| Task description |
Would it be possible to output exactly, and only, the lines below from the one holding "salubepa [456, 480] => nothing" to the last line, both included, with every picture left out?

| Given data |
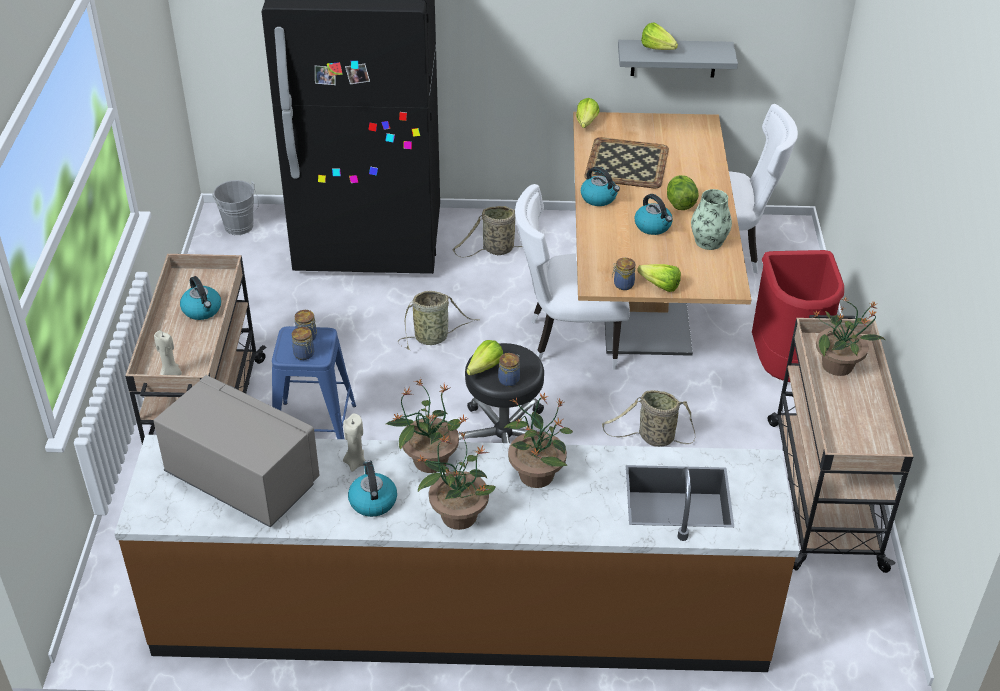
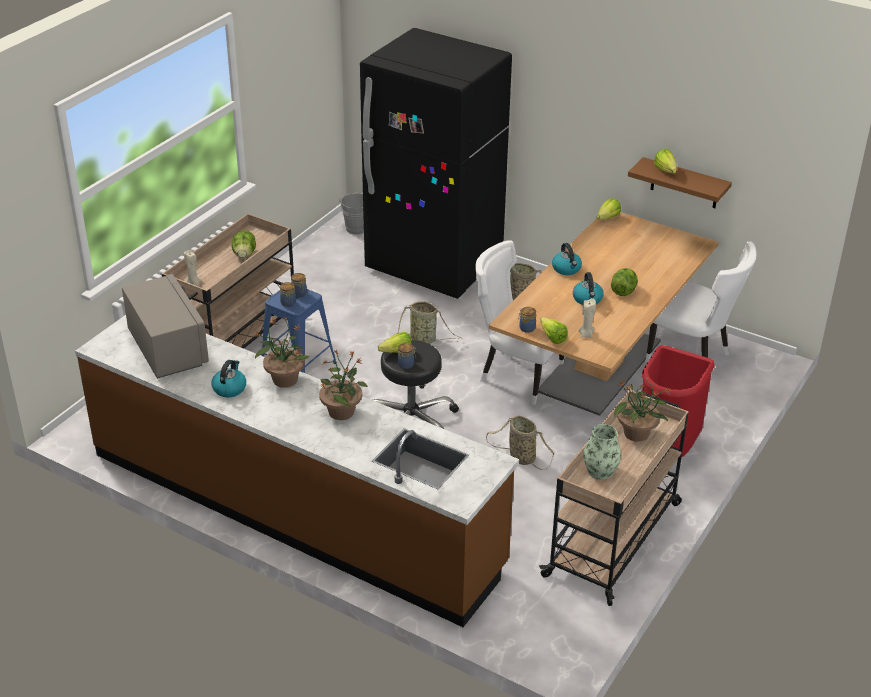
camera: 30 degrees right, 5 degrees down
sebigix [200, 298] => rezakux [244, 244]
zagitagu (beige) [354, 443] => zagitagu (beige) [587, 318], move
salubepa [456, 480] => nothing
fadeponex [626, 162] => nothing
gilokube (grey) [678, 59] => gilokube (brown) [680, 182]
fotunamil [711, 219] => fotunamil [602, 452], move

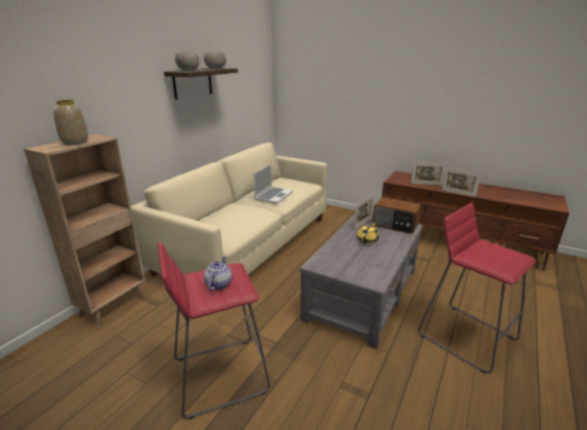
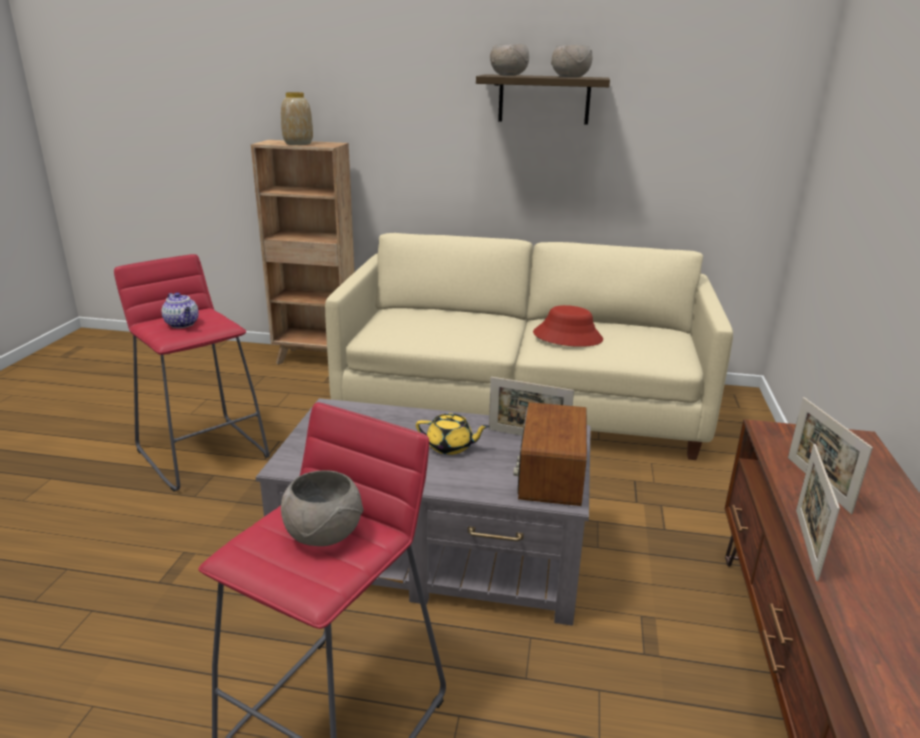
camera: 70 degrees right, 0 degrees up
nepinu [218, 274] => nepinu [180, 310], 60 degrees clockwise
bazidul [273, 184] => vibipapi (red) [568, 326]
nothing => madofosek (grey) [322, 508]

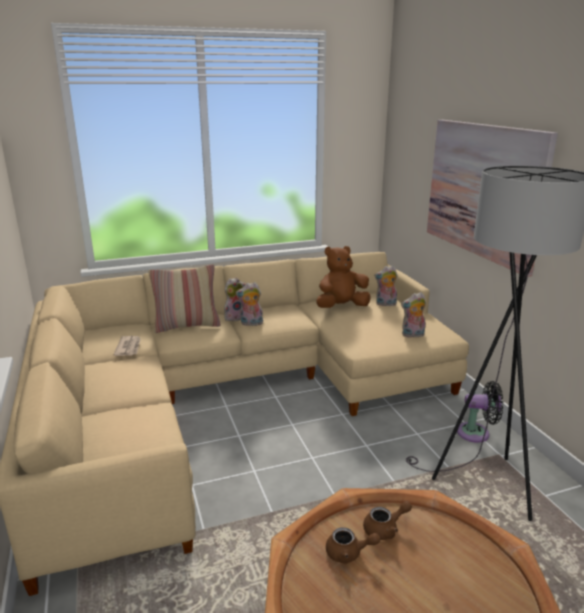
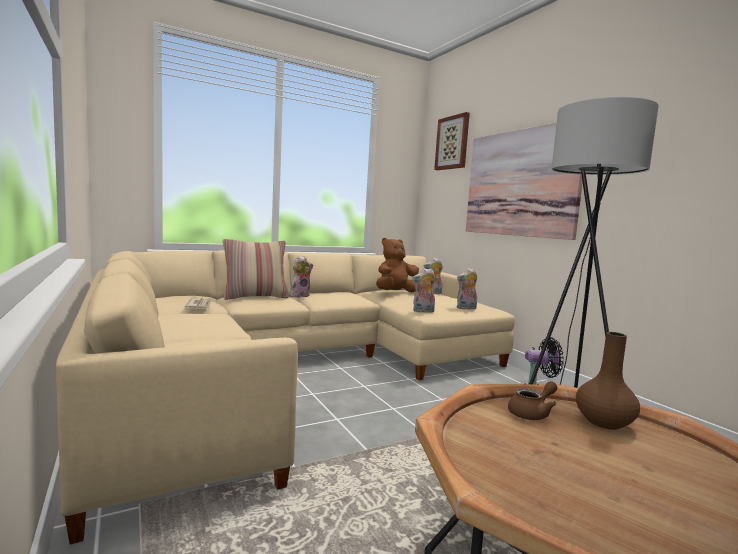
camera: 10 degrees left, 15 degrees down
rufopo [249, 304] => rufopo [423, 290], move
nepinu (brown) [353, 545] => nothing
nothing => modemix [452, 141]
nothing => fotunamil (brown) [608, 381]

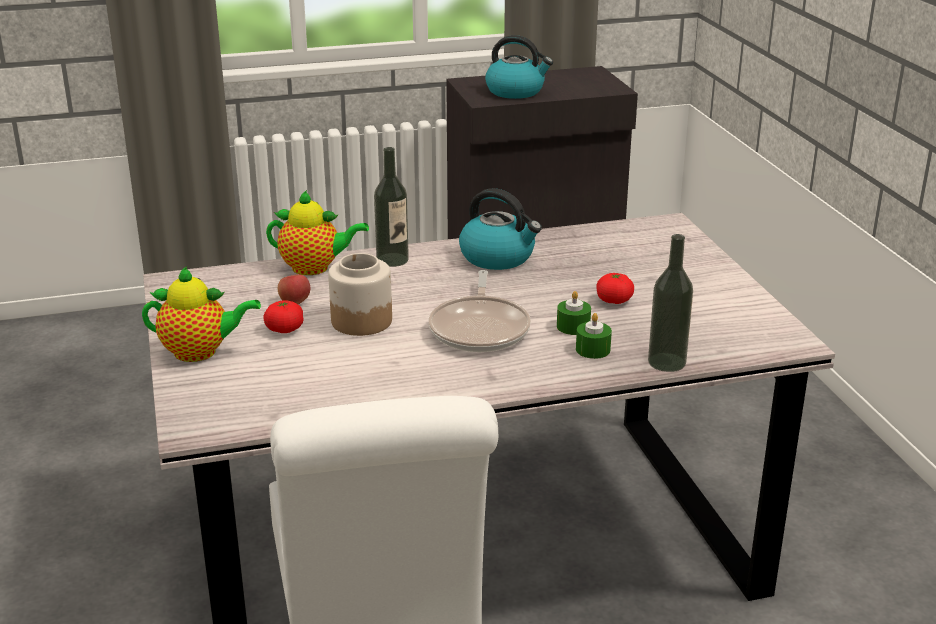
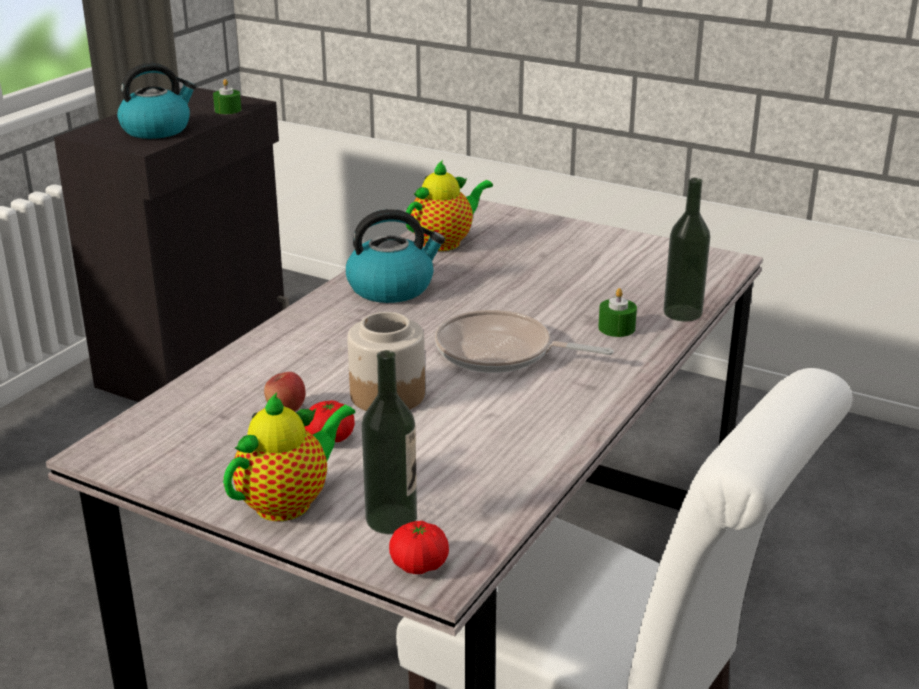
camera: 45 degrees left, 0 degrees up
nepinu [317, 232] => nepinu [449, 205], move
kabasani [391, 207] => kabasani [389, 442], move
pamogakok [480, 311] => pamogakok [524, 341], 150 degrees clockwise
zagitagu (green) [574, 313] => zagitagu (green) [227, 96], move
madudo [615, 288] => madudo [419, 547], move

| Result for this exercise |
salubepa [456, 480] => nothing
fadeponex [626, 162] => nothing
gilokube (grey) [678, 59] => gilokube (brown) [680, 182]
fotunamil [711, 219] => fotunamil [602, 452], move

camera: 70 degrees right, 0 degrees up
nepinu [218, 274] => nepinu [180, 310], 60 degrees clockwise
bazidul [273, 184] => vibipapi (red) [568, 326]
nothing => madofosek (grey) [322, 508]

camera: 10 degrees left, 15 degrees down
rufopo [249, 304] => rufopo [423, 290], move
nepinu (brown) [353, 545] => nothing
nothing => modemix [452, 141]
nothing => fotunamil (brown) [608, 381]

camera: 45 degrees left, 0 degrees up
nepinu [317, 232] => nepinu [449, 205], move
kabasani [391, 207] => kabasani [389, 442], move
pamogakok [480, 311] => pamogakok [524, 341], 150 degrees clockwise
zagitagu (green) [574, 313] => zagitagu (green) [227, 96], move
madudo [615, 288] => madudo [419, 547], move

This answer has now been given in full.